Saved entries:
↓

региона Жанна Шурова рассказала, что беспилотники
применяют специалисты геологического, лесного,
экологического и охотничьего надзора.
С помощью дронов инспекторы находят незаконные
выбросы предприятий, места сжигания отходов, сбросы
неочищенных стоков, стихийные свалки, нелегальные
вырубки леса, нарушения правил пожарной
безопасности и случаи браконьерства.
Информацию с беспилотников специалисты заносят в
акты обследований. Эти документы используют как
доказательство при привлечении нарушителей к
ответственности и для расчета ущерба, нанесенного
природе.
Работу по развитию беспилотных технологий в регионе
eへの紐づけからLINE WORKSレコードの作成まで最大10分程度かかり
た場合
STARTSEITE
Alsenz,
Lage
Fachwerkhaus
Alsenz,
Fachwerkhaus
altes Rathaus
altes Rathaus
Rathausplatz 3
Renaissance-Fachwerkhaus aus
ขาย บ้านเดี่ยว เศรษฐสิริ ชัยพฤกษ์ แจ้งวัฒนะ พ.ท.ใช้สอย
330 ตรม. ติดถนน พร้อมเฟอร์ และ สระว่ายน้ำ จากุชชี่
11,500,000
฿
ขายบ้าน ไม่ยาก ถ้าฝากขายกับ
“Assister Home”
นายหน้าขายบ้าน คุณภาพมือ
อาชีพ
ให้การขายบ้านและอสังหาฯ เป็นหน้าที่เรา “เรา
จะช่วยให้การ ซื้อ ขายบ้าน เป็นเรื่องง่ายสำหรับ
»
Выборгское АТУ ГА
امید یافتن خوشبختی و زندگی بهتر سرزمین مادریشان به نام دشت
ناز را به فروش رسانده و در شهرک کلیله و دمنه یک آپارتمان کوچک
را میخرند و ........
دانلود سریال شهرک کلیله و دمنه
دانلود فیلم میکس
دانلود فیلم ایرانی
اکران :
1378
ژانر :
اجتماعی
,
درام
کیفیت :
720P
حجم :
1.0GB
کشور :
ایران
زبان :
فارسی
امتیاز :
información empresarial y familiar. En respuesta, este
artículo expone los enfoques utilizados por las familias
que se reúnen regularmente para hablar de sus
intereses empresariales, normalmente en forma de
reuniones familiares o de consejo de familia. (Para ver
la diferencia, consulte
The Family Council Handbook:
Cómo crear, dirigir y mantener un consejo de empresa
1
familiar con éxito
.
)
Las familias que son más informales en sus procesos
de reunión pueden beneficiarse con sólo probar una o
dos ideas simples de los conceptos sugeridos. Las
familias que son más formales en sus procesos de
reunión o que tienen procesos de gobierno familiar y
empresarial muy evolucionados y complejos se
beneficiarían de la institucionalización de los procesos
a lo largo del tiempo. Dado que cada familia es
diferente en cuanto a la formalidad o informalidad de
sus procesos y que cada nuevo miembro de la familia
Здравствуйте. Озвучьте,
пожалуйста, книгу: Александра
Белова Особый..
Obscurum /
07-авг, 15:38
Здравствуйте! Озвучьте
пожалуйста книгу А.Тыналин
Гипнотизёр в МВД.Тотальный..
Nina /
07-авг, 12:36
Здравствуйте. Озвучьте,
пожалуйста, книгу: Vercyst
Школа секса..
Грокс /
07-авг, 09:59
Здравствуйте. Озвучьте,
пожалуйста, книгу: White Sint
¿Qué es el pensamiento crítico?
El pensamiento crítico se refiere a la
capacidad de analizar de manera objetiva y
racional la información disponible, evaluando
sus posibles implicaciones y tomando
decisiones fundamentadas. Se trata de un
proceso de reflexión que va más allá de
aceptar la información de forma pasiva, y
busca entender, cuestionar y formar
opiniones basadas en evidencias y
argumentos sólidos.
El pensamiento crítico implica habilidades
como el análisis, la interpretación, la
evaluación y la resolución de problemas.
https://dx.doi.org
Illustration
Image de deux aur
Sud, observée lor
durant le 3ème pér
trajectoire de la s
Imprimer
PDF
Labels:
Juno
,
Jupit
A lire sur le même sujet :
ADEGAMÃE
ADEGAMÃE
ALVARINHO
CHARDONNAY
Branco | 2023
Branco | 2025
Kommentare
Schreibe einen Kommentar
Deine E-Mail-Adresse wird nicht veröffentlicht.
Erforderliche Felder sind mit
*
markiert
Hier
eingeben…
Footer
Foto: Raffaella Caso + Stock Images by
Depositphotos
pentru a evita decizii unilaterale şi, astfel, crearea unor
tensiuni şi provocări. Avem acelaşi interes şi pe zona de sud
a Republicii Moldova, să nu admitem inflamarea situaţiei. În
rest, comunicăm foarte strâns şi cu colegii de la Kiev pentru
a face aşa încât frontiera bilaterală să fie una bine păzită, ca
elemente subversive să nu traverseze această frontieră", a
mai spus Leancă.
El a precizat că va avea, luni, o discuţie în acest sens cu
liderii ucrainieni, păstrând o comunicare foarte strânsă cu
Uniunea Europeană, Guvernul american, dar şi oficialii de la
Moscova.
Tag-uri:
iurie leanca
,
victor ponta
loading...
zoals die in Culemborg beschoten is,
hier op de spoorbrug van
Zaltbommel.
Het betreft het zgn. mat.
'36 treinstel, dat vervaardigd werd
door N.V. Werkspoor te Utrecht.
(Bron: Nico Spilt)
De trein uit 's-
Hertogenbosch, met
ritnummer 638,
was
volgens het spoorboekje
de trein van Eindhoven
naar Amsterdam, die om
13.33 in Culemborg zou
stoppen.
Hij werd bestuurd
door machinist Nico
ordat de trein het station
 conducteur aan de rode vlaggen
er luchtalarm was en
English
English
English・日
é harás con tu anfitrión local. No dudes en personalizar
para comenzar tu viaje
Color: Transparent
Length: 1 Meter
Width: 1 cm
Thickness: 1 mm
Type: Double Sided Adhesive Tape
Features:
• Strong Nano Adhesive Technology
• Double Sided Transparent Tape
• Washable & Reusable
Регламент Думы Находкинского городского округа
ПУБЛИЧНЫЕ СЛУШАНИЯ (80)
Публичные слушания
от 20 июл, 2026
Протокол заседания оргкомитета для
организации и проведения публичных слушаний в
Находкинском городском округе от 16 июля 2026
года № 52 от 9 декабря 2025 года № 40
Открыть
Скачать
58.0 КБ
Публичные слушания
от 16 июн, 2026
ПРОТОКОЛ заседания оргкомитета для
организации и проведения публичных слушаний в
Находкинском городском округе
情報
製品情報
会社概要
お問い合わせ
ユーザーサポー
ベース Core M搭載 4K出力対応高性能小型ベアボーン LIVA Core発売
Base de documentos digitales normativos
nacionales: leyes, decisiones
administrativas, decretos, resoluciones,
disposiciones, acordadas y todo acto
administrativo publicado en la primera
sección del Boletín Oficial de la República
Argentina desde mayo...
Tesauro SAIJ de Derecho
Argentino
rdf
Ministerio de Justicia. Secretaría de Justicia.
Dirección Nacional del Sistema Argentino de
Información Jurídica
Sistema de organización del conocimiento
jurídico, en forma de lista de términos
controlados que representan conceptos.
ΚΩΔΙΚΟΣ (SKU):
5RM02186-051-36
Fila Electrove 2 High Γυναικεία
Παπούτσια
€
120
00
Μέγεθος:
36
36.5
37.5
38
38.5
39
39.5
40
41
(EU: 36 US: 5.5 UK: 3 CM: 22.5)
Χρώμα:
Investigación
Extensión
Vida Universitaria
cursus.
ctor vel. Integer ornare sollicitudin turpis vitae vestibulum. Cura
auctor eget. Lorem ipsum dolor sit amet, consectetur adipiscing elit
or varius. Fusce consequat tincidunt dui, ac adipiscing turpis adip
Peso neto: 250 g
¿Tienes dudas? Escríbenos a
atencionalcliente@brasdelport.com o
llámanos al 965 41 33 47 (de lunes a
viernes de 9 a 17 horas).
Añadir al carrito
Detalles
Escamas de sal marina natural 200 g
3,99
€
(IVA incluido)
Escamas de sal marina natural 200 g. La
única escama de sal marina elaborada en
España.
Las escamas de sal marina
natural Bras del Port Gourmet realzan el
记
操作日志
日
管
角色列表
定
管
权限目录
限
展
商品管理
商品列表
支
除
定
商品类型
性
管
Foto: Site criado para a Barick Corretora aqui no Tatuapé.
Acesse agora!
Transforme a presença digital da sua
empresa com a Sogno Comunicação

↑

■ **Assigned task**
Among the lines above, find those with the word "Adhesive" and list them.

■ **Task result**
Type: Double Sided Adhesive Tape
• Strong Nano Adhesive Technology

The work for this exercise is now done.